Mungkin itu adalah alasan kenapa ibunya selalu membawa kipasnya, atau bahwa ayahnya akan sesekali mengusap wajah dengan sapu tangannya. Setidaknya itu adalah alasan kenapa dia menarik kenop jendela terbuka dan membiarkan angin semilir masuk.

"Luke," tegur ibunya. "Kau akan terkena masuk angin."

"Aku takkan," dia meyakinkan. "Kurasa akan lebih baik seperti ini dibandingkan jika Ibu terus menerus mengipasi diri Ibu," ujarnya. "Itu akan membuat suhu tubuh lebih panas."

"Lihatlah kau," tawa sang ayah. "Kau yakin untuk tidak mengikuti para penyembuh dan justru menjadi pendekar?"

Spiritglade muda mengalihkan pandangan. Dia takkan mengatakan yang sejujurnya pada orang tuanya — bahwa dia gagal untuk menghafalkan begitu banyak tanaman-tanaman obat dan fungsinya, atau dia akan kebingungan setiap kali memikirkan racikan obat. Dia tahu ketika bertanya pada dokter keluarga mereka, bahwa semuanya memiliki efek — semuanya memiliki konsekuensi.

Lucas lebih memilih mengayunkan pedangnya saja.

Perjalanan mereka menuju Cordelia saat ini hanyalah untuk berkunjung. Sangat mudah bagi sang ibu untuk mengunjungi kediaman mawar putih, mengingat bahwa keduanya pernah menjadi wanya di dalam Istana Surgawi.

Ketika ibunya menikah setelah lulus dari akademi, Anastasia Snowtiger memutuskan untuk bekerja untuk beberapa tahun di istana tersebut. Walaupun kemudian dia menikah dan menjadi pencatat di kediamannya sendiri.

Lucas ingin tahu jika ibunya pernah menyesal karena melepaskan kesempatan untuk bekerja di Daerah Kuno. Walaupun dia enggan untuk mempertanyakan itu di depan ayahnya. Dia mungkin akan menanyakan itu nanti — jika dia ingat.

"Wanya Crystalbone akan begitu senang bertemu denganmu," ucap ibunya. "Mereka memiliki anak seumuranmu."

Dia menoleh padanya, tertarik. "Benarkah?"

"Satu tahun lebih muda," ralatnya. "Tapi aku yakin kalian akan berteman dengan baik."

"Ibu," tawanya, menggelengkan kepala. "Aku bahkan sulit untuk mendapatkan teman ketika berada di rumah. Aku tak yakin jika aku bisa mendapatkan seorang teman dengan hanya tiga hari kunjungan."

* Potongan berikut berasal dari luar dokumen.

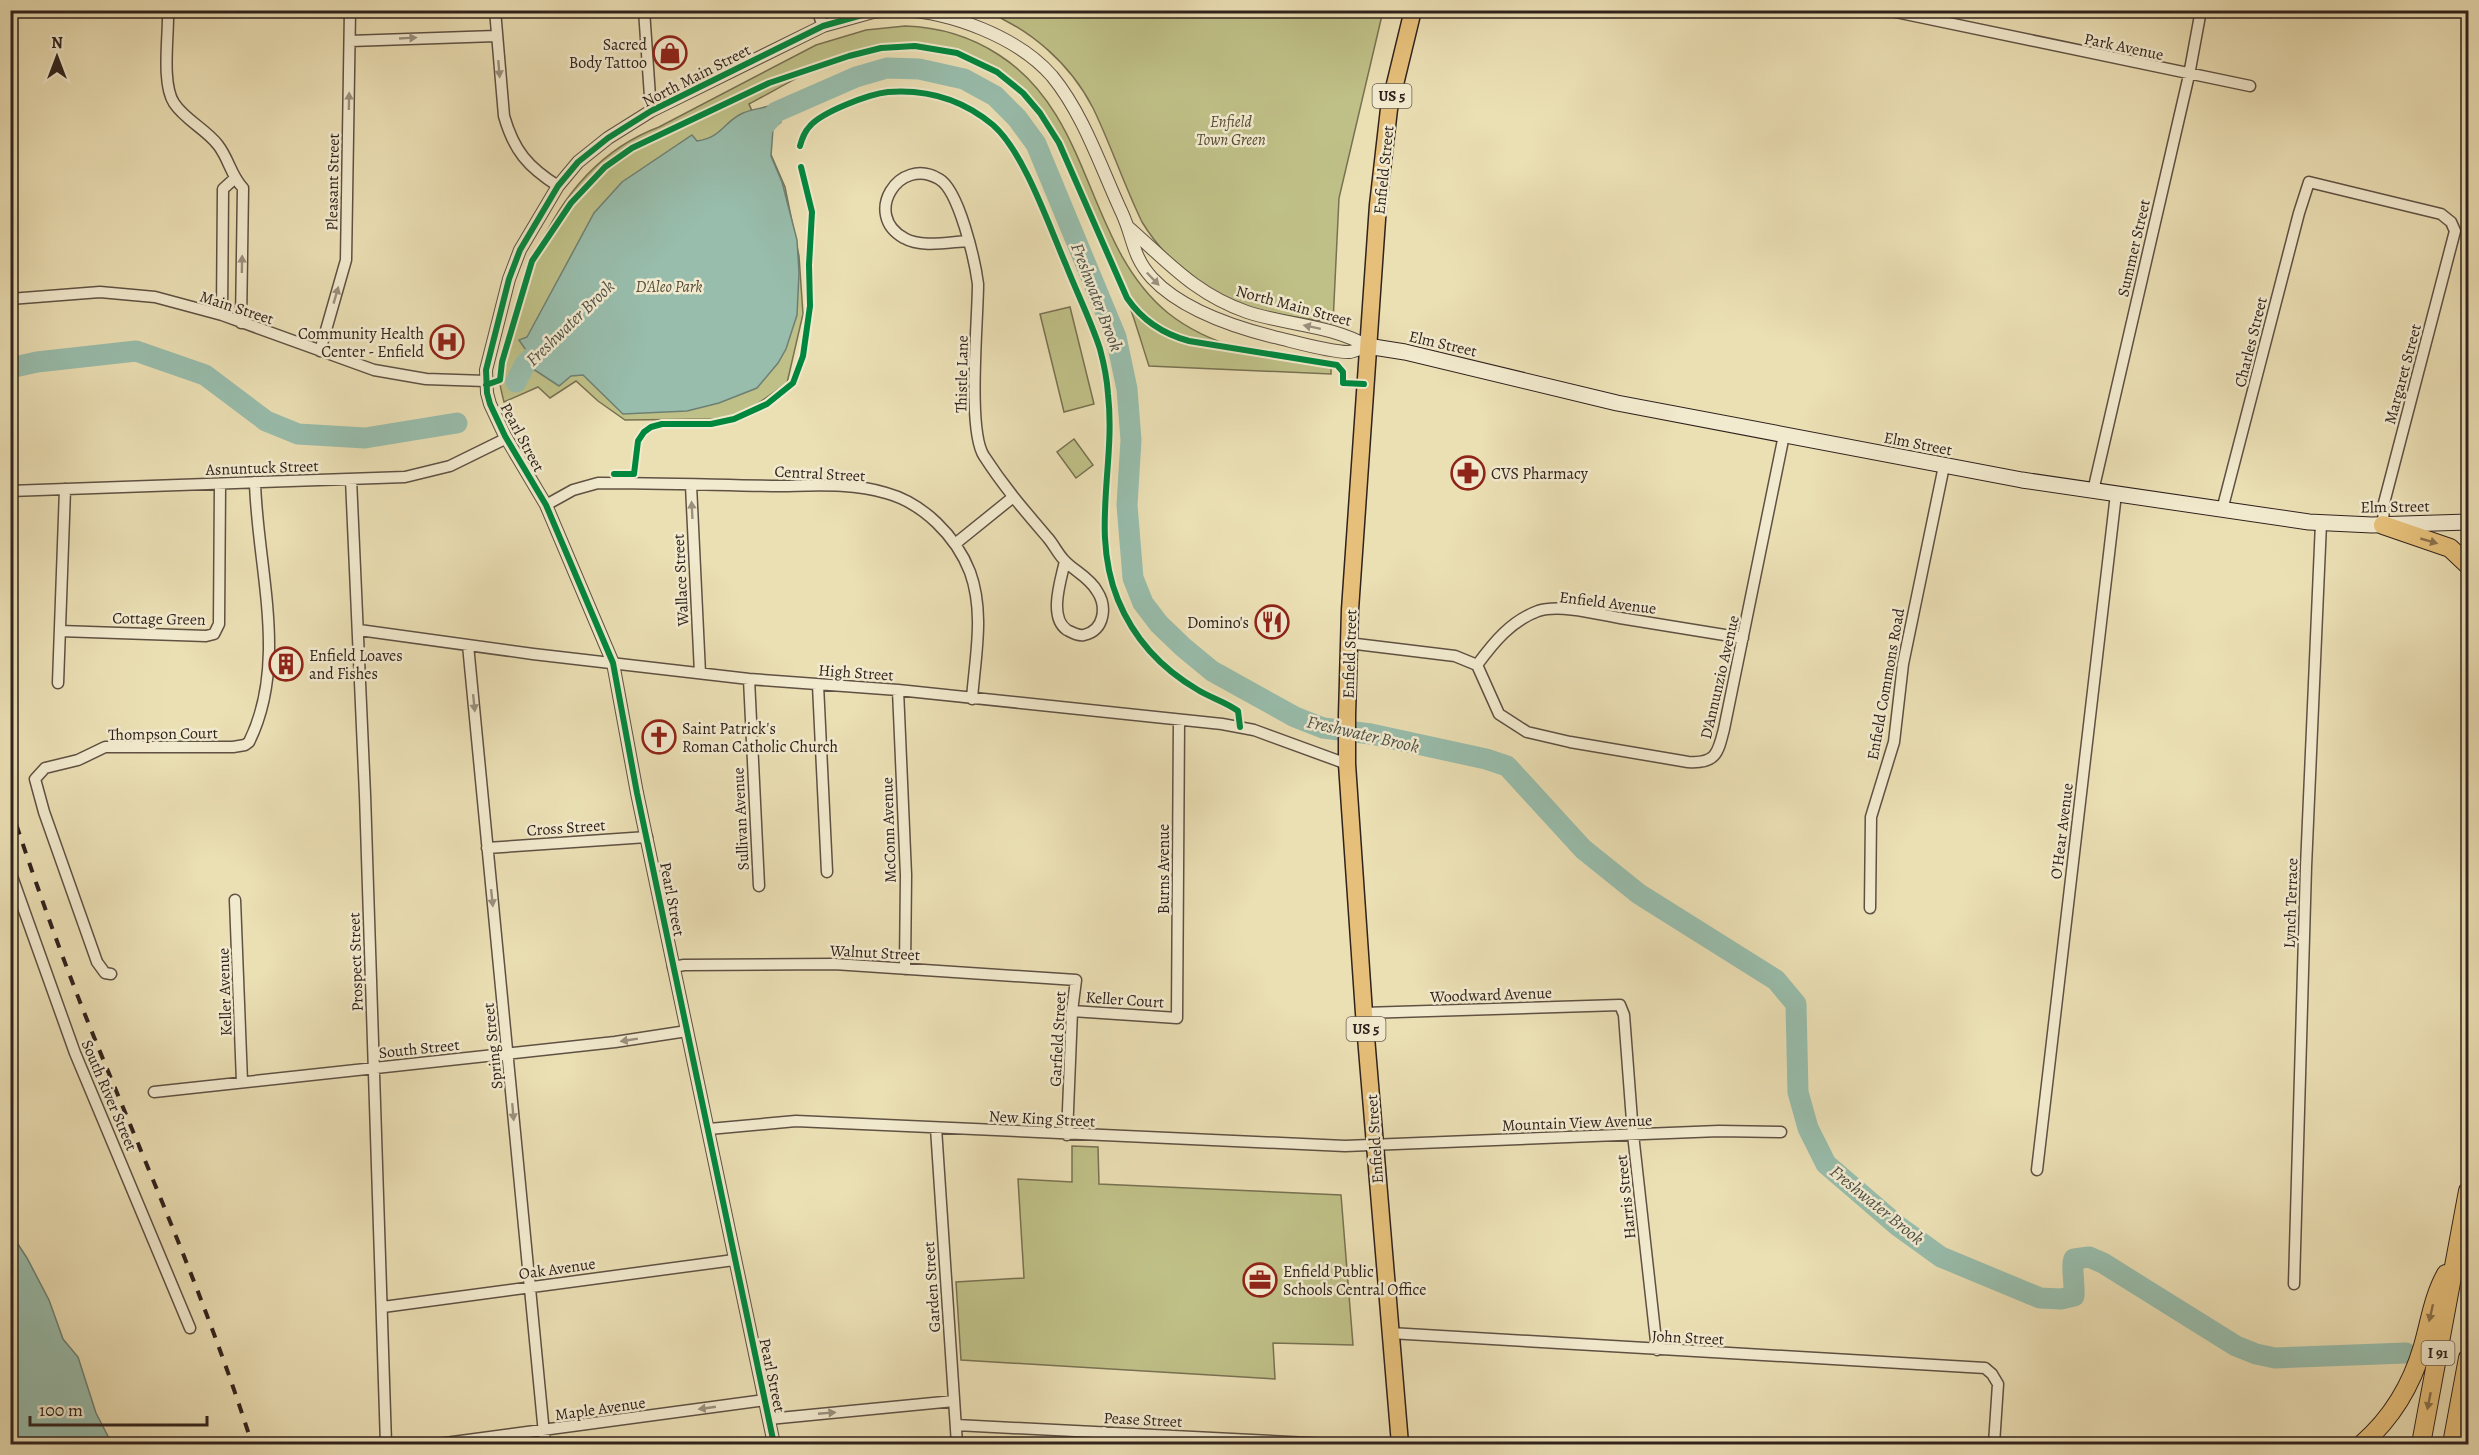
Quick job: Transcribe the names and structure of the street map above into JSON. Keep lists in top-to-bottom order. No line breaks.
{"streets":{"highway":["I 91"],"main road":["US 5","Enfield Street","Elm Street"],"street":["Park Avenue","North Main Street","Pleasant Street","Summer Street","Main Street","Charles Street","Thistle Lane","Margaret Street","Pearl Street","Asnuntuck Street","Central Street","Wallace Street","Enfield Avenue","Cottage Green","High Street","D'Annunzio Avenue","Enfield Commons Road","Thompson Court","Sullivan Avenue","Cross Street","McConn Avenue","O'Hear Avenue","Burns Avenue","Lynch Terrace","Walnut Street","Prospect Street","Keller Avenue","Woodward Avenue","Keller Court","Garfield Street","Spring Street","South Street","South River Street","New King Street","Mountain View Avenue","Harris Street","Oak Avenue","Garden Street","John Street","Maple Avenue","Pease Street"]},"crossings":[["Park Avenue","Summer Street"],["North Main Street","Enfield Street"],["North Main Street","Main Street"],["North Main Street","Elm Street"],["North Main Street","Pearl Street"],["Enfield Street","Elm Street"],["Enfield Street","High Street"],["Enfield Street","Woodward Avenue"],["Enfield Street","New King Street"],["Enfield Street","Mountain View Avenue"],["Enfield Street","John Street"],["Pleasant Street","Main Street"],["Summer Street","Elm Street"],["Main Street","Pearl Street"],["Charles Street","Elm Street"],["Charles Street","Margaret Street"],["Elm Street","Margaret Street"],["Elm Street","D'Annunzio Avenue"],["Elm Street","Enfield Commons Road"],["Elm Street","O'Hear Avenue"],["Elm Street","Lynch Terrace"],["Pearl Street","Asnuntuck Street"],["Pearl Street","Central Street"],["Pearl Street","High Street"],["Pearl Street","Cross Street"],["Pearl Street","Walnut Street"],["Pearl Street","South Street"],["Pearl Street","New King Street"],["Pearl Street","Oak Avenue"],["Pearl Street","Maple Avenue"],["Asnuntuck Street","Cottage Green"],["Asnuntuck Street","Thompson Court"],["Asnuntuck Street","Prospect Street"],["Central Street","Wallace Street"],["Central Street","High Street"],["Wallace Street","High Street"],["Enfield Avenue","D'Annunzio Avenue"],["High Street","Sullivan Avenue"],["High Street","McConn Avenue"],["High Street","Burns Avenue"],["High Street","Prospect Street"],["High Street","Spring Street"],["Cross Street","Spring Street"],["McConn Avenue","Walnut Street"],["Burns Avenue","Keller Court"],["Walnut Street","Garfield Street"],["Prospect Street","South Street"],["Prospect Street","Oak Avenue"],["Keller Avenue","South Street"],["Woodward Avenue","Harris Street"],["Keller Court","Garfield Street"],["Garfield Street","New King Street"],["Spring Street","South Street"],["Spring Street","Oak Avenue"],["Spring Street","Maple Avenue"],["New King Street","Mountain View Avenue"],["New King Street","Garden Street"],["Mountain View Avenue","Harris Street"],["Harris Street","John Street"],["Garden Street","Pease Street"]],"one_way":["Pleasant Street","Wallace Street","Spring Street","Maple Avenue"],"water":["Freshwater Brook"],"parks":["Enfield Town Green","D'Aleo Park"],"places":{"shop":["Sacred Body Tattoo"],"hospital":["Community Health Center - Enfield"],"pharmacy":["CVS Pharmacy"],"restaurant":["Domino's"],"building":["Enfield Loaves and Fishes"],"church":["Saint Patrick's Roman Catholic Church"],"office":["Enfield Public Schools Central Office"]},"scale_bar":"100 m","north":"top"}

Sang ibu menutup kipasnya. "Omong kosong," dia menegur. "Tak apa jika kau nanti tak bisa berteman dengannya, tapi kau tak bisa membatasi dirimu karena kau tak pandai–" dia membentuk tanda kutip dengan dua tangannya, membuat sang ayah tertawa. "–berteman."

Lucas menoleh pada ayahnya, ikut tertawa. Dia mengangguk pada ibunya. "Akan kucoba," dia menenangkan.

Itu adalah janjinya.

Namun ketika mereka tiba dan dia bertemu dengan kedua Crystalbone, dia sama sekali tak melihat seorang anak yang seumuran dengannya. Tidak ada yang berusia sembilan belas tahun. Kecuali dia sedang berada di tempat lain, atau ibunya menipunya untuk menghiburnya.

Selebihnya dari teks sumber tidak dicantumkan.